## TASK GOAL
Every line of the records counts; transcribe each one exactly.

## DATASET CONTENT

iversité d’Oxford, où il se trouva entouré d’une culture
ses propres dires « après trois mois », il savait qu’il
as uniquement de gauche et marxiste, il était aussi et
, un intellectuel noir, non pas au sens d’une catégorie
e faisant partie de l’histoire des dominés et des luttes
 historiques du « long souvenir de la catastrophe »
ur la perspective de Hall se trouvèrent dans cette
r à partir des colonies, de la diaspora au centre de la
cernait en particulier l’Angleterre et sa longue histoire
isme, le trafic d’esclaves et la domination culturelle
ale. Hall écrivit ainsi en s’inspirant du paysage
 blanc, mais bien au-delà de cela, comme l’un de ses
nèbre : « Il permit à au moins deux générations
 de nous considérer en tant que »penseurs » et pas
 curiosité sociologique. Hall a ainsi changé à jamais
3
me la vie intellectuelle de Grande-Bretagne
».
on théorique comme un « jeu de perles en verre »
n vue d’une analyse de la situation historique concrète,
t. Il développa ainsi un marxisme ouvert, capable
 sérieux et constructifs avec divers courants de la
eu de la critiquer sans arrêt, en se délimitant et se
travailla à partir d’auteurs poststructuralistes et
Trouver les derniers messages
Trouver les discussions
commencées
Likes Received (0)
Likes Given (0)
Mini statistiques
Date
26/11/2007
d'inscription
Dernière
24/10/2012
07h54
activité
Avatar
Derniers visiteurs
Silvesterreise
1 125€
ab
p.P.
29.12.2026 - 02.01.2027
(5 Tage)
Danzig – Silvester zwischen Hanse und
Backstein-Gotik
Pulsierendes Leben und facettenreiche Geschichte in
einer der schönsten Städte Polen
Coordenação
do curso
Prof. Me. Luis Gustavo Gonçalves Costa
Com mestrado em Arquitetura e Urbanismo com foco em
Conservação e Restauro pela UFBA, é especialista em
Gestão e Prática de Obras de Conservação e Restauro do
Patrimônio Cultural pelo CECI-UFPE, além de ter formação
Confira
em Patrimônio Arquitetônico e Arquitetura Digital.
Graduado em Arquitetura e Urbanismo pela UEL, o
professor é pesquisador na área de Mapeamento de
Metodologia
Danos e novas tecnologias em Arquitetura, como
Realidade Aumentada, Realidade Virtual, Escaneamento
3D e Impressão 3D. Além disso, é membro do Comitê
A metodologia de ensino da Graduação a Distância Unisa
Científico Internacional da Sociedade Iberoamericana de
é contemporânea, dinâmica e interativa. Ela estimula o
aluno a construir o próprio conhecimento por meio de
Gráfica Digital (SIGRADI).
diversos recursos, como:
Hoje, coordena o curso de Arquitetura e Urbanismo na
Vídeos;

## TASK SOLUTION
iversité d’Oxford, où il se trouva entouré d’une culture
ses propres dires « après trois mois », il savait qu’il
as uniquement de gauche et marxiste, il était aussi et
, un intellectuel noir, non pas au sens d’une catégorie
e faisant partie de l’histoire des dominés et des luttes
 historiques du « long souvenir de la catastrophe »
ur la perspective de Hall se trouvèrent dans cette
r à partir des colonies, de la diaspora au centre de la
cernait en particulier l’Angleterre et sa longue histoire
isme, le trafic d’esclaves et la domination culturelle
ale. Hall écrivit ainsi en s’inspirant du paysage
 blanc, mais bien au-delà de cela, comme l’un de ses
nèbre : « Il permit à au moins deux générations
 de nous considérer en tant que »penseurs » et pas
 curiosité sociologique. Hall a ainsi changé à jamais
3
me la vie intellectuelle de Grande-Bretagne
».
on théorique comme un « jeu de perles en verre »
n vue d’une analyse de la situation historique concrète,
t. Il développa ainsi un marxisme ouvert, capable
 sérieux et constructifs avec divers courants de la
eu de la critiquer sans arrêt, en se délimitant et se
travailla à partir d’auteurs poststructuralistes et
Trouver les derniers messages
Trouver les discussions
commencées
Likes Received (0)
Likes Given (0)
Mini statistiques
Date
26/11/2007
d'inscription
Dernière
24/10/2012
07h54
activité
Avatar
Derniers visiteurs
Silvesterreise
1 125€
ab
p.P.
29.12.2026 - 02.01.2027
(5 Tage)
Danzig – Silvester zwischen Hanse und
Backstein-Gotik
Pulsierendes Leben und facettenreiche Geschichte in
einer der schönsten Städte Polen
Coordenação
do curso
Prof. Me. Luis Gustavo Gonçalves Costa
Com mestrado em Arquitetura e Urbanismo com foco em
Conservação e Restauro pela UFBA, é especialista em
Gestão e Prática de Obras de Conservação e Restauro do
Patrimônio Cultural pelo CECI-UFPE, além de ter formação
Confira
em Patrimônio Arquitetônico e Arquitetura Digital.
Graduado em Arquitetura e Urbanismo pela UEL, o
professor é pesquisador na área de Mapeamento de
Metodologia
Danos e novas tecnologias em Arquitetura, como
Realidade Aumentada, Realidade Virtual, Escaneamento
3D e Impressão 3D. Além disso, é membro do Comitê
A metodologia de ensino da Graduação a Distância Unisa
Científico Internacional da Sociedade Iberoamericana de
é contemporânea, dinâmica e interativa. Ela estimula o
aluno a construir o próprio conhecimento por meio de
Gráfica Digital (SIGRADI).
diversos recursos, como:
Hoje, coordena o curso de Arquitetura e Urbanismo na
Vídeos;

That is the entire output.